**Text segment**
Daily posts and occasional longer essays about politics, culture, and life in the Capital Region...updated M-F, midmorning


"I write this not as a booster of Albany, which I am, nor an apologist for the city, which I sometimes am, but rather as a person whose imagination has become fused with a single place, and in that place finds all the elements that a man ever needs..." -W. Kennedy, from O Albany!

'Toga wrap-up

Bag it, Tag it, Send it to the butcher: Another 'toga summer has come to an end. Overall, it looks like the Saratoga Race Course was down a bit this year. Overall attendance this year was down 3%, but on-track handle was up overall. A quick glance through the TU today will give you a multitude of good and not-so-good expalantions for this: Tim Wilkin thinks they should bag the final week of the season from now on and end the meet Travers weekend:
Keep the meet at six weeks but start a week earlier and end on the Monday after the Travers.That way, there are two days of racing left following the biggest race of the summer. And everyone goes home with that Travers high.

During the final week, some track restaurants closed, a lot of the help went back to school. Box seats were empty.It just seemed like the Summer Place to Be wasn't that. Saratoga should not be running races in September. That's when people are putting the covers on the swimming pools, sharpening the snow shovels, buying the school clothes for the kids.

**Given data**

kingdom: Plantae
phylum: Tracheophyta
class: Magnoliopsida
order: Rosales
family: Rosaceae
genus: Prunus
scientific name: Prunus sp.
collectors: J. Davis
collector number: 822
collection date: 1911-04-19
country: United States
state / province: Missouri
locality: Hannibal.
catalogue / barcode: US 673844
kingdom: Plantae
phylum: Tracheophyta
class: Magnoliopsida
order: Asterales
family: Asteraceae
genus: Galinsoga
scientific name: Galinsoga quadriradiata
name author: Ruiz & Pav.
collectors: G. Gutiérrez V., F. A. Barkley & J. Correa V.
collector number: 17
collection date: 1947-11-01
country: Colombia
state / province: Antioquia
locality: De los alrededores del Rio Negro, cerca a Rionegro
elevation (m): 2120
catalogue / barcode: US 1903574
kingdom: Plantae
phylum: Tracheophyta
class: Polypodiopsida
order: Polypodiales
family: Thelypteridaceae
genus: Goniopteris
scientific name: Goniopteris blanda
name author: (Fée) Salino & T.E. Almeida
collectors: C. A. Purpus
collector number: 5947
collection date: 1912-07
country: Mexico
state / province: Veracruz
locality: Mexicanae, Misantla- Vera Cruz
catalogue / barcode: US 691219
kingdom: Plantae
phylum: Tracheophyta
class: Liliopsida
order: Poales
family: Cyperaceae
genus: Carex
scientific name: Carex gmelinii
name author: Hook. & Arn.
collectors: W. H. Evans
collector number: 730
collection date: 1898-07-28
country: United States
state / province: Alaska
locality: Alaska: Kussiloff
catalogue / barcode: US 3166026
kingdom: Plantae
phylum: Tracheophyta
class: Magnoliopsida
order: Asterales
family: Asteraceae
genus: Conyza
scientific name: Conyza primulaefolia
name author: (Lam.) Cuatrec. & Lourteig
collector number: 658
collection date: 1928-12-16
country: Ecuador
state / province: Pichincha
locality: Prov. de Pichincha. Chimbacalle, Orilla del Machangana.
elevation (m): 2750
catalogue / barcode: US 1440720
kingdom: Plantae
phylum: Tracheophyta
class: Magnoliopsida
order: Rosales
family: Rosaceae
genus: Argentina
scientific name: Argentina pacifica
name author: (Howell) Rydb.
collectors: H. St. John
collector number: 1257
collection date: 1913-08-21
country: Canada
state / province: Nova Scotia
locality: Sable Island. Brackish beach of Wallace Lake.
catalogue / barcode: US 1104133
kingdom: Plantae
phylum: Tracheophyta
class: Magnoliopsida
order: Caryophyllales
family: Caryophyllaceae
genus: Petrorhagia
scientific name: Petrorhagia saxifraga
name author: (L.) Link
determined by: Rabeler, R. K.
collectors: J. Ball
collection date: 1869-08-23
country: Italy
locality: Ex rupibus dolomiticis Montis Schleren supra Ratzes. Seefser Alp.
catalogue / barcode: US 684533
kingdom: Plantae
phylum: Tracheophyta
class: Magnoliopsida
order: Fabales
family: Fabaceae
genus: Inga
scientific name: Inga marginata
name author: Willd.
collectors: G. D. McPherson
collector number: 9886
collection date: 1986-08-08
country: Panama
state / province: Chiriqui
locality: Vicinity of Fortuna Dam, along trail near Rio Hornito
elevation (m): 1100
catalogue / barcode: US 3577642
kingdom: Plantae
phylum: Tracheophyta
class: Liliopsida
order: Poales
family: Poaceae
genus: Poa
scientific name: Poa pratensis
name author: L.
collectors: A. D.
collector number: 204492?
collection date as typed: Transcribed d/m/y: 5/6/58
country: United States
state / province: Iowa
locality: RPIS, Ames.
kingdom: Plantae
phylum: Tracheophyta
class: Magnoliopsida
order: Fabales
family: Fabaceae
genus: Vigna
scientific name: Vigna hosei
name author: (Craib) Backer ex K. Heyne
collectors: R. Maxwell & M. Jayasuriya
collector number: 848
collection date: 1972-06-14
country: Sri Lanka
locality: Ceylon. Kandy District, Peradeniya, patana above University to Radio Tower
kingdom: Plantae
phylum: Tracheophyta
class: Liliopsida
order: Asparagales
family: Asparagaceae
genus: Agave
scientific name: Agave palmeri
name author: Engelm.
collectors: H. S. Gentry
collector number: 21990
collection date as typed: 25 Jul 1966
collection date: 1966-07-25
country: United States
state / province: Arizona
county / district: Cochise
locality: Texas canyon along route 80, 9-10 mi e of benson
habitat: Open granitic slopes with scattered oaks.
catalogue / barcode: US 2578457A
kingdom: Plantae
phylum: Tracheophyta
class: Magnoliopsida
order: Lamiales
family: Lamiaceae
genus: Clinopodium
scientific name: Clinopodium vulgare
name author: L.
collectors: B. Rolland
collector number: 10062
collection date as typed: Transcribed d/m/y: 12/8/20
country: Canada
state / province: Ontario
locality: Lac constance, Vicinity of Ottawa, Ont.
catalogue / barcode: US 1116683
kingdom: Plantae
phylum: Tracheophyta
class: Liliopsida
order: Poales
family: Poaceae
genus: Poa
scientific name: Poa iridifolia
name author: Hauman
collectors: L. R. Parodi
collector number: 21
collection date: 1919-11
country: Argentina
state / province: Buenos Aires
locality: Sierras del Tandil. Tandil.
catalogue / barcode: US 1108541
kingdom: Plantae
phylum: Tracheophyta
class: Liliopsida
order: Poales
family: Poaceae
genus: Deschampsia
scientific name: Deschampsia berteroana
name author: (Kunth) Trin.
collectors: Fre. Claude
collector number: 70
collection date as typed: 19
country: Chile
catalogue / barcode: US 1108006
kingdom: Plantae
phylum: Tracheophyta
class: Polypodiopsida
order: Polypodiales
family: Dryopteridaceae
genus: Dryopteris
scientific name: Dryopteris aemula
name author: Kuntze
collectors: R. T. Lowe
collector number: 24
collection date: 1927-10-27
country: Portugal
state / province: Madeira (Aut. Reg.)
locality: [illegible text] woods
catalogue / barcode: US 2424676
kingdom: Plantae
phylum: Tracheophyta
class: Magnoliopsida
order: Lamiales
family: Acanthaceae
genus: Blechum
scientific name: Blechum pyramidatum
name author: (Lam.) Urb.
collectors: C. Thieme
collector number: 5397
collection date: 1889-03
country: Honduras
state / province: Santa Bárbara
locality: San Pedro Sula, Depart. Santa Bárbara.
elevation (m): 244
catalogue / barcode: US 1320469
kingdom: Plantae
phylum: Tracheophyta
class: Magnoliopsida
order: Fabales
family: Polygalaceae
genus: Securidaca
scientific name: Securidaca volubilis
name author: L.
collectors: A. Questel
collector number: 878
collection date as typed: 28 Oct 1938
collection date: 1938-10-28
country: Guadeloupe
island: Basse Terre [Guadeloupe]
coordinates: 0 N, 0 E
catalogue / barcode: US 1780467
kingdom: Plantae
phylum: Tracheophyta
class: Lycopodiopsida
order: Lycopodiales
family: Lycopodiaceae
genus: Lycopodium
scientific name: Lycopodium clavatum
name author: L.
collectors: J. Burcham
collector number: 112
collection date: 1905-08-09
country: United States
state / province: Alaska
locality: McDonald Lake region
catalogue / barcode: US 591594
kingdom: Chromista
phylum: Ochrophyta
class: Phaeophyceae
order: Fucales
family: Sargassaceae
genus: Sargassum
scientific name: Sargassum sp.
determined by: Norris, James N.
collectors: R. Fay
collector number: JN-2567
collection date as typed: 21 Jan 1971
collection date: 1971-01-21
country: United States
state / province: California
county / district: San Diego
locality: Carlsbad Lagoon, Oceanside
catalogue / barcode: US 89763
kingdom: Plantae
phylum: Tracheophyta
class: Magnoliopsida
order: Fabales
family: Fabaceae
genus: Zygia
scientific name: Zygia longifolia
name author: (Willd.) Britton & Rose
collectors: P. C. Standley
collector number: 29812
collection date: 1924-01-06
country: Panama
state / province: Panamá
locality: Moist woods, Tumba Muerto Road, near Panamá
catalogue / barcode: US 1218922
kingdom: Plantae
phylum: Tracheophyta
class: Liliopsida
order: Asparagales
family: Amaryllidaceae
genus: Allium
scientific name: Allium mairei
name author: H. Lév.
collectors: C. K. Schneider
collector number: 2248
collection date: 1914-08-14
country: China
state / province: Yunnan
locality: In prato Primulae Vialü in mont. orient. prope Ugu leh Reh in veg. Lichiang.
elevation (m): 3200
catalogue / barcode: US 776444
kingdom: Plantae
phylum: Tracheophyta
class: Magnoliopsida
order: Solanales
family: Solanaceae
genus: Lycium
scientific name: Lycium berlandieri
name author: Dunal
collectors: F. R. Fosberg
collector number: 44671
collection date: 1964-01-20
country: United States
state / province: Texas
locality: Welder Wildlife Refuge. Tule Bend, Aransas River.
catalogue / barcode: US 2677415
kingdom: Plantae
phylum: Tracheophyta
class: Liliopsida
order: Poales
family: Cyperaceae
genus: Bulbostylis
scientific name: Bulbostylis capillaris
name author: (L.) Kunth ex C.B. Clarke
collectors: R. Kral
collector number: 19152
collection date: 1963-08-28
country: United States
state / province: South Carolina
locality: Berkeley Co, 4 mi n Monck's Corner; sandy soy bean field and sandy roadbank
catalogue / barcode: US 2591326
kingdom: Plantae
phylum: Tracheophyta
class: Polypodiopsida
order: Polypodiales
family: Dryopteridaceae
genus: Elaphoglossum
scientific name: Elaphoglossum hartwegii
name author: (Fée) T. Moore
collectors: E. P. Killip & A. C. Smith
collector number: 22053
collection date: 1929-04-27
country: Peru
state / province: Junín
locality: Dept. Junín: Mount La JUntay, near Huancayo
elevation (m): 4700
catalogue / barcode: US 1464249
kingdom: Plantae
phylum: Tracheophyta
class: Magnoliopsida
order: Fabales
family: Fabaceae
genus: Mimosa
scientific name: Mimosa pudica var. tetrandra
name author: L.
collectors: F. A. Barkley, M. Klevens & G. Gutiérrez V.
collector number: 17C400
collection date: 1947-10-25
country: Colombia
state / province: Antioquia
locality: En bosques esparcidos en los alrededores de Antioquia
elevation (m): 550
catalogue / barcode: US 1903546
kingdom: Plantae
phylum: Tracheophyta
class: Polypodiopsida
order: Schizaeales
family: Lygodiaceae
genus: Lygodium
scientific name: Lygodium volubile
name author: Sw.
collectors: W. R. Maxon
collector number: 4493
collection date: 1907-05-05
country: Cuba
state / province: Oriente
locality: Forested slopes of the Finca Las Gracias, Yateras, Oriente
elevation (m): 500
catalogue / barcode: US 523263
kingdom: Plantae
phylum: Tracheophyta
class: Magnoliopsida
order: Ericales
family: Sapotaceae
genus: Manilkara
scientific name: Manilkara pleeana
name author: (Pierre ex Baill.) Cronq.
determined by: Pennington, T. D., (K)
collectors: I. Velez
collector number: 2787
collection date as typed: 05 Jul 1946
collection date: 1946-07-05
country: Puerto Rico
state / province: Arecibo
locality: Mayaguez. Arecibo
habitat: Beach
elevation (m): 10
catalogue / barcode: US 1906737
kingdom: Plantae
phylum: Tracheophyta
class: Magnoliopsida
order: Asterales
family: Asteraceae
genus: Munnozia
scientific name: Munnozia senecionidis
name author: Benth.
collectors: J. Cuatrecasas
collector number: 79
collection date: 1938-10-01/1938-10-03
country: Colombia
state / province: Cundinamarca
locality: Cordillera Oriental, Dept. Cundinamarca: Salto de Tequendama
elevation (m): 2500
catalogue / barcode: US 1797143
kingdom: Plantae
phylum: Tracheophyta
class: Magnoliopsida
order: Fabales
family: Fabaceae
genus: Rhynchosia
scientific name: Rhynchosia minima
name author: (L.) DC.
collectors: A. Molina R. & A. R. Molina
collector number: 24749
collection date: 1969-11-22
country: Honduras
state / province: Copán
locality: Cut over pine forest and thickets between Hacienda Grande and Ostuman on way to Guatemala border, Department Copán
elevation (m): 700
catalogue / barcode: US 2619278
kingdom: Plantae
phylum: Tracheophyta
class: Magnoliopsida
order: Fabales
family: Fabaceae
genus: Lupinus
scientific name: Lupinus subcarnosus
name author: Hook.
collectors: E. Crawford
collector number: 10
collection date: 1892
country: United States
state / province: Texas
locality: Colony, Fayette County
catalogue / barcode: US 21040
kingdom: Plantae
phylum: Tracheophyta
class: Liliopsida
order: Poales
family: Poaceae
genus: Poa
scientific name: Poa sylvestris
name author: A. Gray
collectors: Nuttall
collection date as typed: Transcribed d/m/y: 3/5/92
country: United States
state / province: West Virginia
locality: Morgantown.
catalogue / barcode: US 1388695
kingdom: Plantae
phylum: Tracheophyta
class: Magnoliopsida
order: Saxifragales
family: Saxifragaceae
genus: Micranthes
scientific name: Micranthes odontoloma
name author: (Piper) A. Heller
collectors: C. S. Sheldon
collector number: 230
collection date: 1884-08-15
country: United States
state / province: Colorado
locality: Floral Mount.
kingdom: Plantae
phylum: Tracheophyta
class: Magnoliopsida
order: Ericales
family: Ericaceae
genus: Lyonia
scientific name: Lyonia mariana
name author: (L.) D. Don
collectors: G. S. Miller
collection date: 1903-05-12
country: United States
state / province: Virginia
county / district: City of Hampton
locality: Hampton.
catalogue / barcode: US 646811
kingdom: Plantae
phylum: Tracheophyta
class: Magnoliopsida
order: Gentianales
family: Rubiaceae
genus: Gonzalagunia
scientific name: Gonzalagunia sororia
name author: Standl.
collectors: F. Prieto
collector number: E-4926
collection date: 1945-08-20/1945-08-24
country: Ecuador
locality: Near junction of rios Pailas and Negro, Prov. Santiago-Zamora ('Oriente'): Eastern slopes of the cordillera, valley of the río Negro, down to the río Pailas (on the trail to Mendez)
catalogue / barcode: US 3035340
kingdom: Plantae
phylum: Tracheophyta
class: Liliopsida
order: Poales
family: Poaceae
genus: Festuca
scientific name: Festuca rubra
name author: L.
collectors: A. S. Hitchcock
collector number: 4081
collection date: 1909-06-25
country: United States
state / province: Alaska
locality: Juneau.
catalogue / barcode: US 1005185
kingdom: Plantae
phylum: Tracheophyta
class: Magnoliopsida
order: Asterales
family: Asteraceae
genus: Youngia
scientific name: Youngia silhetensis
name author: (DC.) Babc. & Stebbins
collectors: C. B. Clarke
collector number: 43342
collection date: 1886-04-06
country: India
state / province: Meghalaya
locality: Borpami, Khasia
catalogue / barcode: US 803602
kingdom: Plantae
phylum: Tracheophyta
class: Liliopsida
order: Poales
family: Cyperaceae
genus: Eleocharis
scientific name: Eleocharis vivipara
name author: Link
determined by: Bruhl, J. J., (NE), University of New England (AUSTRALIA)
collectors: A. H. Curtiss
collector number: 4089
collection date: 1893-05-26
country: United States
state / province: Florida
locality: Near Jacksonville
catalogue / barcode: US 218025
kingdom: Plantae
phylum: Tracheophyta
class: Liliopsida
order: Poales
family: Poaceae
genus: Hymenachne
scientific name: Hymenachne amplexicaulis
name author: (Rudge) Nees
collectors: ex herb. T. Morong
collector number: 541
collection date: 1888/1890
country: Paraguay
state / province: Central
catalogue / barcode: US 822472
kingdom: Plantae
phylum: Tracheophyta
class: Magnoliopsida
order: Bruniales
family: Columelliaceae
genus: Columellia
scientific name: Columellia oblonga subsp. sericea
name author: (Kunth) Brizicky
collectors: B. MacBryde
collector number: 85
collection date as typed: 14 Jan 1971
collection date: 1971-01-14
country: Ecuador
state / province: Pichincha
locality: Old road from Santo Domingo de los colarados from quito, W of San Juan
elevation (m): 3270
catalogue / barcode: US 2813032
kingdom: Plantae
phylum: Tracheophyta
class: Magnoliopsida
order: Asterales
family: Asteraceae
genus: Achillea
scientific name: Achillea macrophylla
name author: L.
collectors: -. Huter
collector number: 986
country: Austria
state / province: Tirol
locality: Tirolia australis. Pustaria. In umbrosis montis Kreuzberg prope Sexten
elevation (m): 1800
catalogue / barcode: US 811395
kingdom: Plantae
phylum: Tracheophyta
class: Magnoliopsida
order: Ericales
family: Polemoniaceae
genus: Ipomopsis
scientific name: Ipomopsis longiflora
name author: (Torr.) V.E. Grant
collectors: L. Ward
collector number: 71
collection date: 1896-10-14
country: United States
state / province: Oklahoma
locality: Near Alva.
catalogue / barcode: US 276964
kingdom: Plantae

**What this task involves**
Carry on the blog post about the end of the Saratoga racing season, picking up after its last sentence. The entries are separate material from the text about the Saratoga racing season.

**Written response**
Well said. The cap region section of the paper is blaming high gas prices:

High gas prices overwhelmed all other factors and brought attendance down, said Bill Nader, senior vice president of NYRA. "I thought about this a lot. Short-distance travelers still came, but those on the fringe may have come less frequently," Nader said. Increased ticket prices on Travers Day and a constant spotlight on NYRA's legal woes did not affect the numbers, Nader said. "Gasoline is a real tangible variable in the decision-making process. People can relate to that," Nader said.

I guess so. But wouldn't high gas prices reduce attendance and reduce the on-track handle? I assume that even people who do manage to come to the track figure real tangible variables into their expenses, no? [Shouldn't all this be another gas non-story from WNYT? -ed. You'd think so, but instead their running this insightful anti-conventional wisdom gas story...] I feel like "high gas prices" have become the "el nino" of 2005 - just blame anything that happens on it.

Of course, if they didn't move the Hopeful to Travers Day, they might have been able to cut down on post-Travers blues, which put an even greater than usual sag in attendance the last week:

Post-Travers malaise is a Saratoga standard, as top-shelf thoroughbreds and their owners leave town. Weary turf writers start counting the days to their departures.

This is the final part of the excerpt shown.